POSTproductions.TVJOHNNY GRIFFIN - "CHICAGO, NEW YORK, PARIS"- VERVE IMPORTATION * POLYGRAM *

MAG 6
du COULOIR MUSICAL
de Jean Renoir jr


JOHNNY GRIFFIN -"CHICAGO, NEW YORK, PARIS" :
Le côté SOFT-WEST de Griffin
Un amour dans chaque ville. Une âme pour chacune des plages.
JOHNNY GRIFFIN - "CHICAGO, NEW YORK, PARIS"- VERVE • IMPORTATION * POLYGRAM *


Un tour de force que de réunir autant de talent sur le même album. En fait, on dira de cet production qu’elle fut, sans l’ombre d’un doute, un cadeau souvenir à Johnny Griffin pour ses cinquante années de vie commune avec sa plus grande passion, le jazz. Il y a bien eu des moments durs, quel artiste n’en a pas, mais il faut quand même se l’avouer, 50 ans de vie dans ce milieu tant adulé et tout autant déchiré, faut le faire.

Sept nom se greffe à Johnny afin de créer l’événement.
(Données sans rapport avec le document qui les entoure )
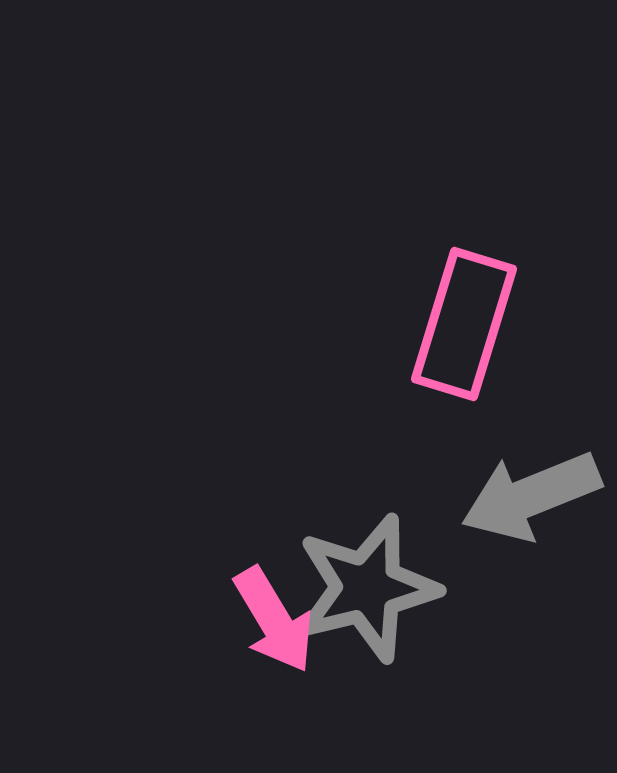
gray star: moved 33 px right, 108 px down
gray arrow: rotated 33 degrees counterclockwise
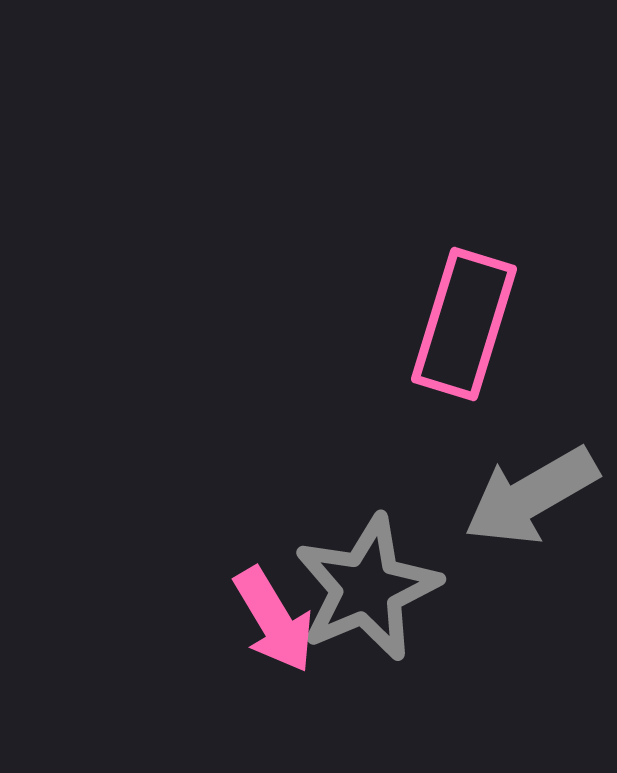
gray arrow: rotated 8 degrees counterclockwise
gray star: rotated 9 degrees counterclockwise
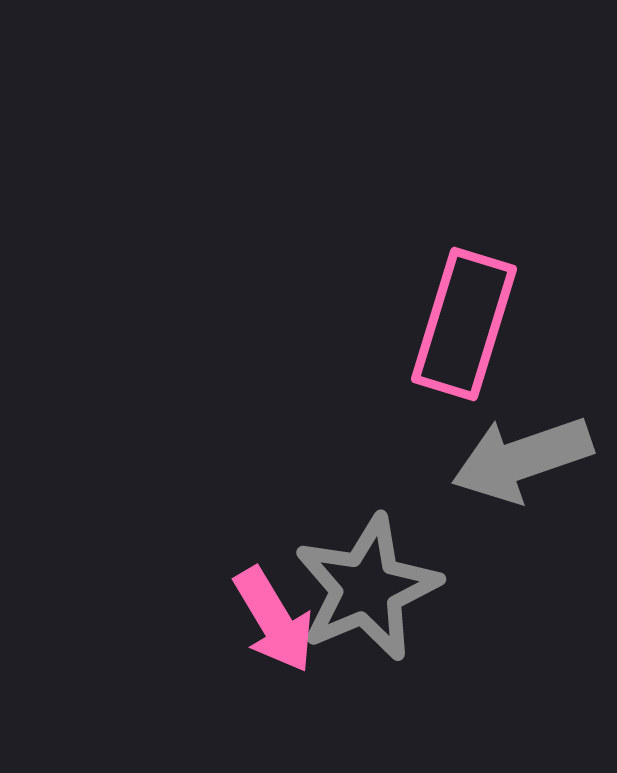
gray arrow: moved 9 px left, 37 px up; rotated 11 degrees clockwise
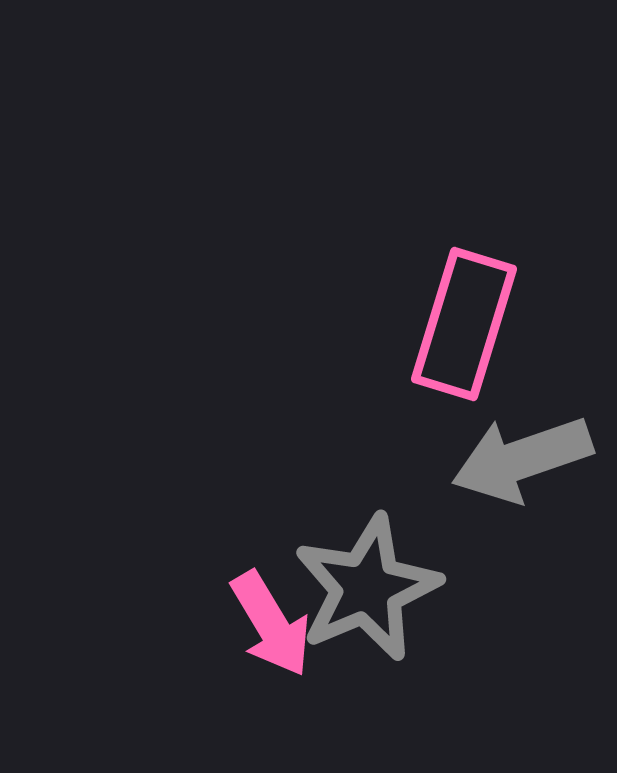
pink arrow: moved 3 px left, 4 px down
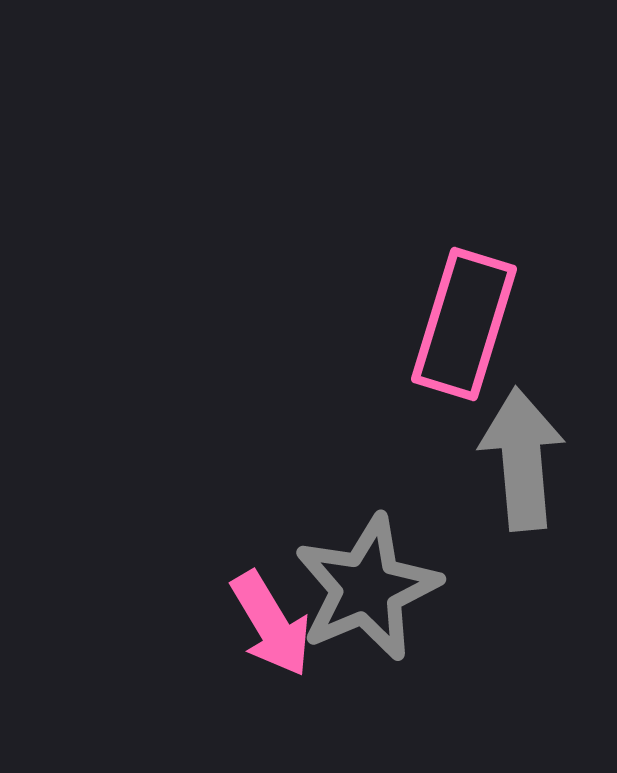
gray arrow: rotated 104 degrees clockwise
Il s’agit du jeune trompettiste Roy Hargrove, de l’improvisateur pianiste par excellence Kenny Barron, du contrebassiste caméléon Christian McBride, du polyvalent batteur Victor Lewis parrainant les Peter Martin au piano, Rodney Whitaker à la contrebasse et Gregory Hutchinson à la batterie.

En guise de preuve du tout premier spectacle de Johnny Griffin, on a droit à deux photos historiques de Johnny à 17 ans avec Milton Sneed, Leroy Jackson au Pershing Ballroom du côté chaud de Chicago en début de 1945 puis avec Arnett Cobb, Lionel Hampton, et Herbie Fields au théâtre Strand sur Broadway à New York en décembre 1945. Dès lors, Johnny n’a pas cessé de côtoyer les grands jazzman qui marquerons l’histoire tel les Art Blakey, Thelonious Monk, Eddie Davis. Son inspiration et son intensité en font l’un des saxophoniste ténor les plus représentatifs de sa génération, celle du Hard Bop.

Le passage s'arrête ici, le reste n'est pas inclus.